Transitioning from childhood to adulthood is difficult enough, but it can be even more challenging for foster children who sometimes don’t have long-term stable relationships with adults who can help them learn to take on adult responsibilities.

Lawmakers and policymakers gathered at the state Capitol on Thursday to talk about ways the state can support foster children past the age of 18.

Currently, the state provides support such as tuition assistance for an estimated 500 foster youth who are pursing some form of post-secondary education. They receive that support up until the age of 23, according to the Department of Children and Families.

At the moment, the state is paying the entire cost of the program, but is working on applying for a federal waiver that would allow them to expand the definition of services offered to older foster youth. It also means Connecticut could receive federal funds for services it offers to 18-21 year olds.

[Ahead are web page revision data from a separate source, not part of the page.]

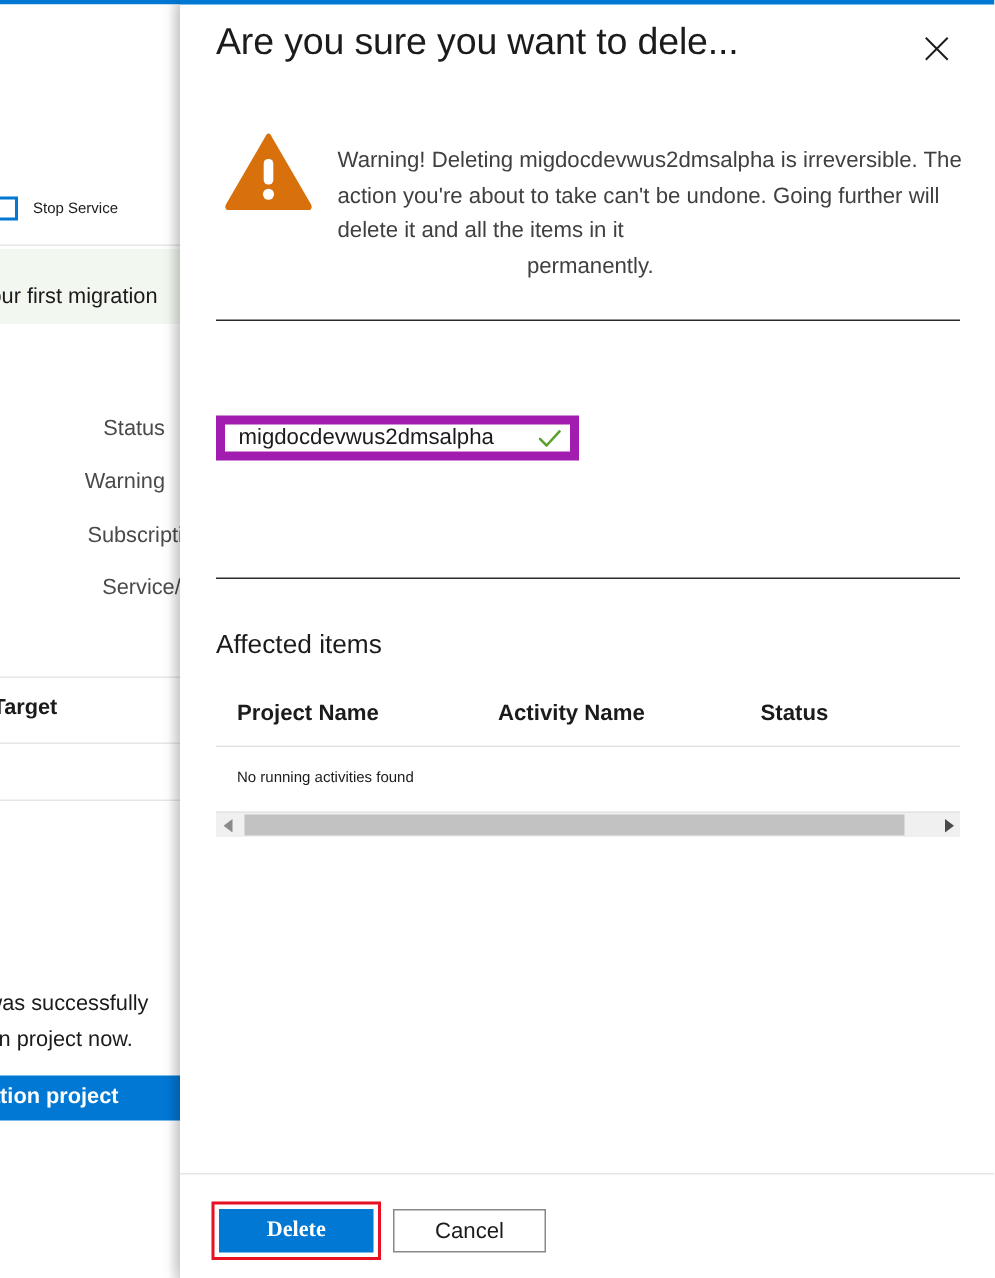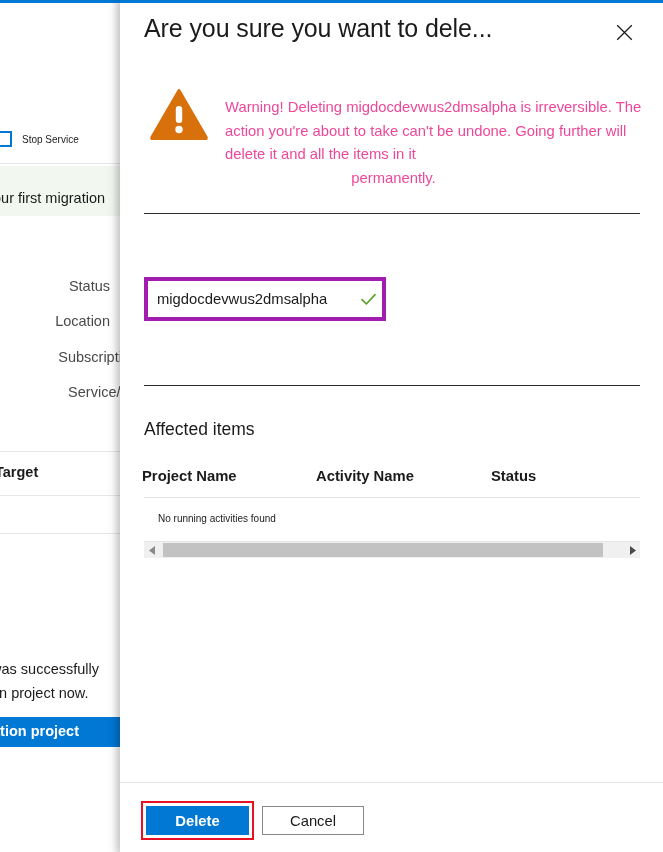--- a/index.html
+++ b/index.html
@@ -201,7 +201,7 @@
     width: 418px;
     font-size: 14.8px;
     line-height: 23.5px;
-    color: #ec4899;
+    color: #404040;
   }
   .warn-text .overflow-line {
     display: block;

Department of Children and Families Commissioner Joette Katz estimates the state could capture about $7 million in federal funds, if it changes the definition of youth from 18 to 21.

But that number is based on how much Connecticut is currently spending on this population.

“As I said in the very beginning there is no more money,” Rep. Toni Walker, who is in charge of the legislature’s spending committee, said Thursday. “But we can not stop doing our responsibility.”

She said Connecticut needs to pursue every federal dollar available. She said it’s not her place to tell a state agency what to do, but she suggested it would be beneficial to apply for federal money.

“If we don’t do this, what are the costs?” Walker said, adding that she sees this as a preventative measure to keep older foster youth in school and in the workforce.

The federal matching funds have been available to states under the Fostering Connections legislation enacted in 2009.

Katz said the department has been reluctant in the past to promote and publicize programs like this because “frankly, not everyone is really educated on the benefits and value of doing this.”

At the moment the department is “spending every discretionary dime around this population,” Katz said.

She said traditional post-secondary options such as two- and four-year schools are not always the best fit, so they’re looking for partners in the business community and vocational programs. The goal is to make sure that “everybody has a place to be a contributing member of society.”

The forum hosted by the CT Voices for Children, Center for Children’s Advocacy, and Jim Casey Youth Opportunities Initiative gave stakeholders an opportunity to talk about the benefits of extending benefits to foster youth.